Interview with Boyd Tonkin

We were lucky enough to sit down and chat with legendary critic, journalist and writer Boyd Tonkin.

In 2018, Boyd’s book 100 Best Novels in Translation was published. It has been a great inspiration for the team at Darf, especially when looking for new classic titles to translate.

Q: Why do you think there is a growing interest in translated fiction? 

A: I suspect the potential interest has always been there. For a long time many publishers simply ignored it, or thought it uncommercial, or too difficult a market to sustain. That said, growing numbers of readers in the Anglophone world now have a consciously ‘global’ perspective that can only benefit literary translators. Many more people now grasp, emotionally not just intellectually, that they live in a profoundly interconnected world, and it must be worthwhile to know your neighbours better. 

Q: Some readers say that translated books lose their magic at the sentence level. What would you say to them? 

A: It depends on the quality of the translation. The best certainly have as much energy, resonance and complexity – magic if you like – at sentence level as the originals. Umberto Eco reputedly said that ‘The Name of the Rose’ by William Weaver was a better-written book than ‘Il Nome della Rosa’ by U Eco… Or to take a writer whose own idiom might be thought to harbour an untranslatable magic, the versions of WG Sebald produced by Michael Hulse and Anthea Bell in collaboration with the author have a line-by-line enchantment that’s hard to deny or resist. 

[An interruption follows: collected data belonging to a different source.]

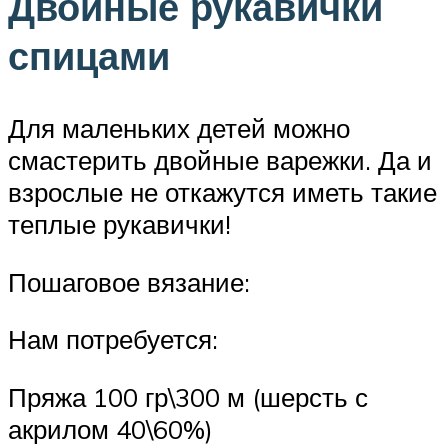
Двойные рукавички
спицами
Для маленьких детей можно
смастерить двойные варежки. Да и
взрослые не откажутся иметь такие
теплые рукавички!
Пошаговое вязание:
Нам потребуется:
Пряжа 100 гр\300 м (шерсть с
акрилом 40\60%)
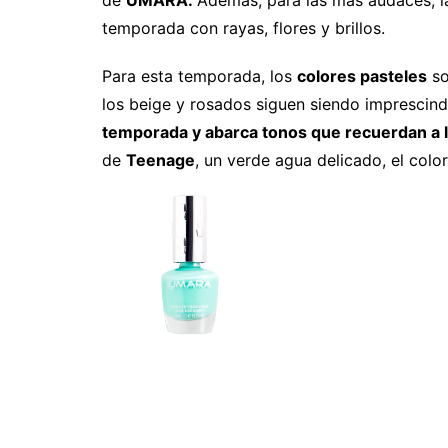
temporada con rayas, flores y brillos.
Para esta temporada, los
colores pasteles
so
los beige y rosados siguen siendo imprescin
temporada y abarca tonos que recuerdan a l
de
Teenage
, un verde agua delicado, el colo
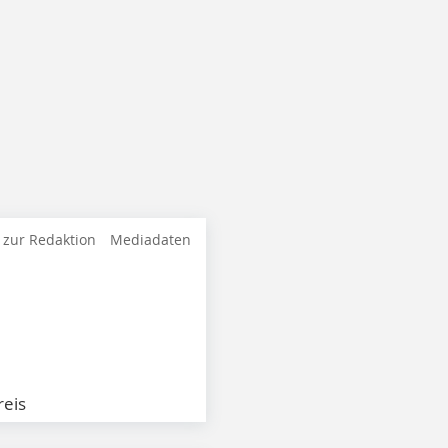
 zur Redaktion
Mediadaten
eis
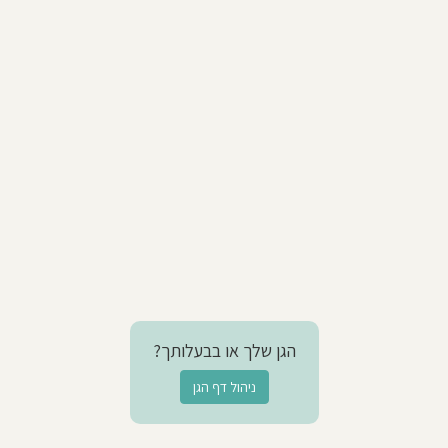
הגן שלך או בבעלותך?
ניהול דף הגן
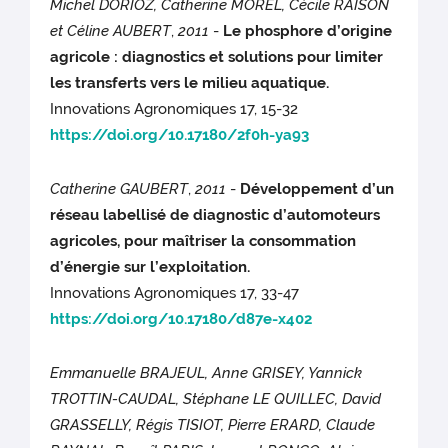
Michel DORIOZ, Catherine MOREL, Cécile RAISON
et Céline AUBERT
,
2011
-
Le phosphore d’origine
agricole : diagnostics et solutions pour limiter
les transferts vers le milieu aquatique.
Innovations Agronomiques 17, 15-32
https://doi.org/10.17180/2f0h-ya93
Catherine GAUBERT
,
2011
-
Développement d’un
réseau labellisé de diagnostic d’automoteurs
agricoles, pour maîtriser la consommation
d’énergie sur l’exploitation.
Innovations Agronomiques 17, 33-47
https://doi.org/10.17180/d87e-x402
Emmanuelle BRAJEUL, Anne GRISEY, Yannick
TROTTIN-CAUDAL, Stéphane LE QUILLEC, David
GRASSELLY, Régis TISIOT, Pierre ERARD, Claude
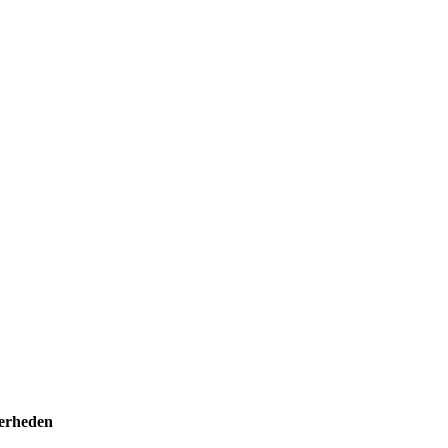
erheden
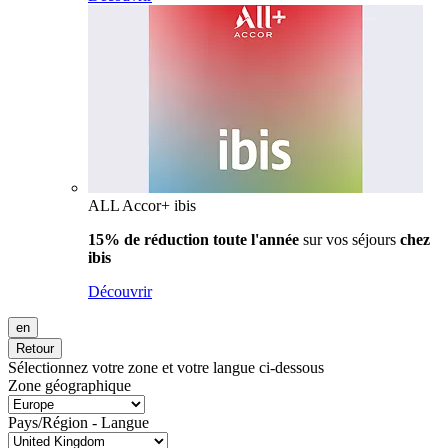
ALL Accor+ ibis
15% de réduction toute l'année
sur vos séjours
chez
ibis
Découvrir
en
Retour
Sélectionnez votre zone et votre langue ci-dessous
Zone géographique
Pays/Région - Langue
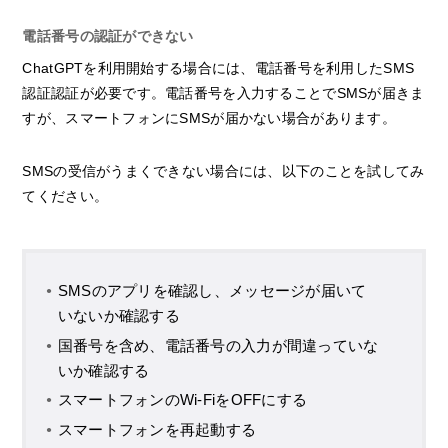
電話番号の認証ができない
ChatGPTを利用開始する場合には、電話番号を利用したSMS
認証認証が必要です。電話番号を入力することでSMSが届きま
すが、スマートフォンにSMSが届かない場合があります。
SMSの受信がうまくできない場合には、以下のことを試してみ
てください。
SMSのアプリを確認し、メッセージが届いて
いないか確認する
国番号を含め、電話番号の入力が間違っていな
いか確認する
スマートフォンのWi-FiをOFFにする
スマートフォンを再起動する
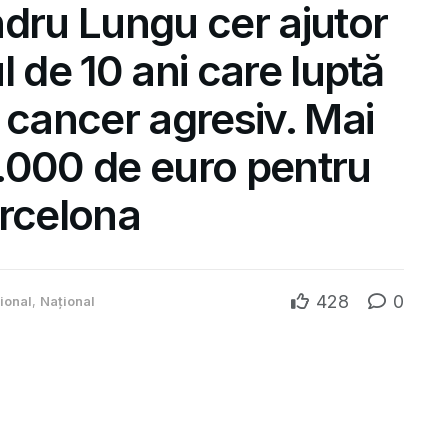
ndru Lungu cer ajutor
l de 10 ani care luptă
 cancer agresiv. Mai
.000 de euro pentru
arcelona
428
0
țional
,
Național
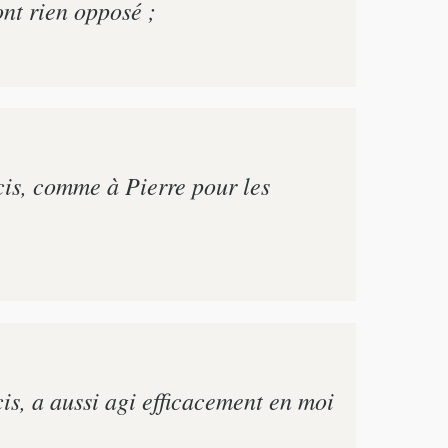
ont rien opposé ;
cis, comme à Pierre pour les
is, a aussi agi efficacement en moi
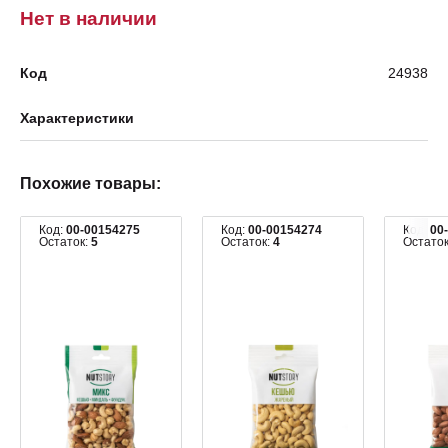
Нет в наличии
Код
24938
Характеристики
Похожие товары:
Код:
00-00154275
Код:
00-00154274
Код:
00
Остаток:
5
Остаток:
4
Остато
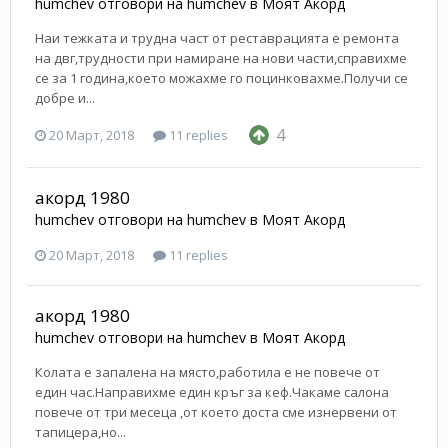
humchev
отговори на
humchev
в
Моят Акорд
Наи тежката и трудна част от реставрацията е ремонта
на двг,трудности при намиране на нови части,справихме
се за 1 година,което можахме го поцинковахме.Получи се
добре и...
4
20 Март, 2018
11 replies
акорд 1980
humchev
отговори на
humchev
в
Моят Акорд
20 Март, 2018
11 replies
акорд 1980
humchev
отговори на
humchev
в
Моят Акорд
Колата е запалена на място,работила е не повече от
един час.Направихме един кръг за кеф.Чакаме салона
повече от три месеца ,от което доста сме изнервени от
тапицера,но...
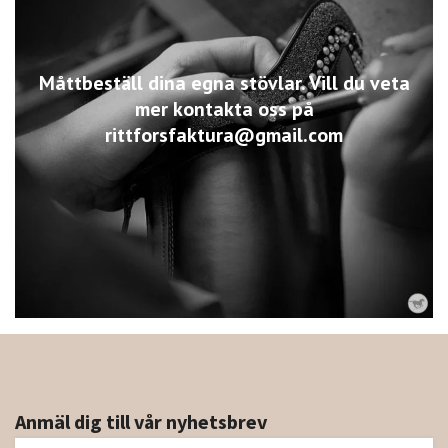
Måttbeställ dina egna stövlar. Vill du veta
mer kontakta oss på
rittforsfaktura@gmail.com
Anmäl dig till vår nyhetsbrev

Q: Since turning to criticism and writing books, has your attitude to reading changed? 

A: No; I was always a critical (or just curious) reader. Although it’s sometimes fun to read without trying to deliver a judgment, any reader will want to make sense of a book or text, and put it in some sort of context. Everyone has a fundamental drive to understand and interpret their experience; it’s not some rare professional fetish.

Q: If you could go back in time and talk to a dead writer, who would it be?

A: Tolstoy, to see how someone who’s so wise and saintly in their writing could be so apparently foul (and often pretty stupid) in everyday life. 

Q: How many languages can you speak, read or write?

A: French, rather less German and Spanish (better reading than speaking for both), rudimentary Italian. Plus fragmentary Ancient Greek that I’d like to revive. 

Q: What’s been your most memorable visit to another country? 

A: Luckily there have been many but the most memorable has to be the first, after I left school, when I and a friend drove around France and Italy for two months in a battered old Austin 1100 (look it up!). I never had holidays abroad as a kid so this was an absolute feast, though we just camped and ate bread, pâté and cheese. 

Q: If you could learn a language that you don’t already know, what would it be and why?

A: Apart from Greek (see above), I’d like to convert my primitive Italian into something more respectable. 

Q: Do you think you have a novel inside you? 

A: If so, it should probably stay there. I love fiction but oddly I’ve never thought that writing it represented the only, or always highest, pinnacle of literary achievement. 

Q: In another interview you said your motto was: γνῶθι σεαυτόν (know thyself). What are you good at and not so good at when it comes to your work? 

A: Good at: fast work and short(ish) deadlines. Not so good at: longer projects with fuzzy deadlines. I can manage the latter, if they’re broken down into smaller chunks. I’m fairly good (I hope) at telling other people’s stories, maybe not so good with my own: two close colleagues have recently published (excellent) family memoirs; I’m not sure I could ever do that or, if I did, it would need some more indirect format.

Q: What would your advice be to someone pursuing a career in criticism and writing?

A: Only ‘pursue a career’ in criticism and writing as a full-time occupation if you’re likely to be materially comfortable whatever happens to your plans. If not, do another job well that doesn’t repulse you but that will not eat up all your time, feelings and perceptions. There’s much to be said for keeping at a distance from the literary (and for that matter academic) scene if you want your writing to develop a voice and identity of its own. Not that I’ve practised what I preach…

Q: Favourite film?

A: The collected works of Max Ophüls and, if I had to choose one, ‘Madame de…’

Q: Desert Island book? 

A: A hefty poetry anthology: maybe ‘The Rattle Bag’ and ‘The School Bag’ (selected by Seamus Heaney and Ted Hughes) could count as a single choice. 

Q: Any hobbies which are unrelated to writing and reading?

A: Swimming, walking, music, cooking

Q: Any story behind the name Tonkin? Or Boyd ? 

A: It’s a Cornish name, though you also find Boyd in Scotland and Ireland (and people of Scottish and Irish descent). A few years ago there was an Irish test cricketer (who later played for England) called Boyd Rankin, which was a bit too close for comfort.